В издательстве работала одна женщина; как-то она сказала Вулфу, что в жизни ей ни разу не попадалась книга, которая на второй-третьей странице не вогнала бы ее в сон. Вулф, истинный любитель книг, воспринял эти слова как вызов себе. Это было много лет назад. Каких только книг не давал он ей читать все эти годы — результат был один: прочитав пяток страниц, она засыпала.
— Просто я не люблю читать, — говорила она Вулфу, но он не сдавался.
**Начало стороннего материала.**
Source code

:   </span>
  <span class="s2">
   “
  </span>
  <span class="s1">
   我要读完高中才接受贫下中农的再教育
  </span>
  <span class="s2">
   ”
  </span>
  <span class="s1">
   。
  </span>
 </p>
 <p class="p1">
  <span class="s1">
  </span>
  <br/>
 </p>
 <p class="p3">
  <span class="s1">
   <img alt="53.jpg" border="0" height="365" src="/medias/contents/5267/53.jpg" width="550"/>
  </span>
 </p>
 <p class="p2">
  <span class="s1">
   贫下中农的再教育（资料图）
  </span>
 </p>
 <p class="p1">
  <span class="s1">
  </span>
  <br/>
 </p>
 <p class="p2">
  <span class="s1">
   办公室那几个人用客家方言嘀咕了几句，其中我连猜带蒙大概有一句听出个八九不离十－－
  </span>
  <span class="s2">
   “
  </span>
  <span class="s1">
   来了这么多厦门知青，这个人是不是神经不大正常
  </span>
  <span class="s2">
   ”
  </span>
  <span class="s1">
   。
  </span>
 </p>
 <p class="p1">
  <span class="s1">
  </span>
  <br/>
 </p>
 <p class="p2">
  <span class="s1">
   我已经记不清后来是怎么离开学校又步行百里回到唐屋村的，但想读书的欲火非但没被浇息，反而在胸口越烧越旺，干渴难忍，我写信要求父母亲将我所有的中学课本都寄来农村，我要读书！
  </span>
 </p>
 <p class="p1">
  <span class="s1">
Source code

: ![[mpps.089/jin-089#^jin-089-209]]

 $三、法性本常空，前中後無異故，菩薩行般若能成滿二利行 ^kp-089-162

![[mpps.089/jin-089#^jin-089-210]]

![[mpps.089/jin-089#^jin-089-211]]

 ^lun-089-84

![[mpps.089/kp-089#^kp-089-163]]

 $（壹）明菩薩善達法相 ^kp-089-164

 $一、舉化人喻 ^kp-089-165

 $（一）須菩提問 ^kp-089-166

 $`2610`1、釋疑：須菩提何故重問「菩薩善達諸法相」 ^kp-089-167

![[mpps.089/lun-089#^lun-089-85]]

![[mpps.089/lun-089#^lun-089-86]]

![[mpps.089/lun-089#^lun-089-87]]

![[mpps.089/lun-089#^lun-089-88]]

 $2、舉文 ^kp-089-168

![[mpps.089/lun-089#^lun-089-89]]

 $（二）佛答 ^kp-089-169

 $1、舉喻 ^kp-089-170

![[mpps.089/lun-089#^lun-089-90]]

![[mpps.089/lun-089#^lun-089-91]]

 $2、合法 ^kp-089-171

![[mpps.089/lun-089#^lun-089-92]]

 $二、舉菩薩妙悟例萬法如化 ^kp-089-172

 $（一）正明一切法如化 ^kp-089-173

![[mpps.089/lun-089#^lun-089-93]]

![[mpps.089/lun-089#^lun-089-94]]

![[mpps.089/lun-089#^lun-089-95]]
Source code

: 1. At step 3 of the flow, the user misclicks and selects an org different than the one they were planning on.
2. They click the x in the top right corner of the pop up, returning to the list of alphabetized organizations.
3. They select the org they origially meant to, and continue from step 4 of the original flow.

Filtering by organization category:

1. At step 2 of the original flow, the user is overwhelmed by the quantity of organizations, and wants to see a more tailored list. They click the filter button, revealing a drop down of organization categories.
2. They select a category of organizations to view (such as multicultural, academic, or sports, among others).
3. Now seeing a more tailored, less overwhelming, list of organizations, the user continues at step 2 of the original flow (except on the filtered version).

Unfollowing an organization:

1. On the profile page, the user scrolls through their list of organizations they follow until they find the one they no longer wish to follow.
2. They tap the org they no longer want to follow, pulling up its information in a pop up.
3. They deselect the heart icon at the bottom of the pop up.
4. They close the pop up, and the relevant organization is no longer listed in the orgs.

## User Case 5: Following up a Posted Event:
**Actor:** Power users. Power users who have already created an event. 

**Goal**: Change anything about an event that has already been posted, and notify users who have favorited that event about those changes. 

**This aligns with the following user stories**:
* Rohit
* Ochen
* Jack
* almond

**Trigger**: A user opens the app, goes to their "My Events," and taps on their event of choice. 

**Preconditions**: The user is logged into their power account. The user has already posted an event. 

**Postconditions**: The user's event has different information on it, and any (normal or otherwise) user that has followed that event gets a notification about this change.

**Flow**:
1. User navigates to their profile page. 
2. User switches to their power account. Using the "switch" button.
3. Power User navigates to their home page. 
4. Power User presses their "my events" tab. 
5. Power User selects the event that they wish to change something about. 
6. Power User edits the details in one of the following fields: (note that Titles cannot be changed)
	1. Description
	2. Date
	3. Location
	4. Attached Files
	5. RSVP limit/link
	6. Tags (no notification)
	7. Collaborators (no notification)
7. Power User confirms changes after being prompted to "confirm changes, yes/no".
В издательстве никто, кроме него, и не думал давать ей книг. По правде говоря, ее вообще никто никогда ни о чем не спрашивал. Завалы книг во всех закутках издательства волновали ее не больше, чем волнует пепельница человека, не выкурившего в жизни ни одной сигареты. Женщина работала в издательстве уборщицей. Днем она вытряхивала корзины для бумаг. Вечером, когда сотрудники расходились, убирала кабинеты. По понедельникам пылесосила дорожки в коридоре. По вторникам протирала стеклянные шкафы, по средам — столы секретарш. По четвергам она мыла и чистила туалеты. По пятницам опрыскивала комнаты освежителем воздуха, чтобы „издательство, — как она объясняла Вулфу, — за выходные пропиталось приятным запахом на всю неделю“. Джон Вулф знал уборщицу многие годы и ни разу не видел, чтобы она заинтересовалась хоть одной книгой.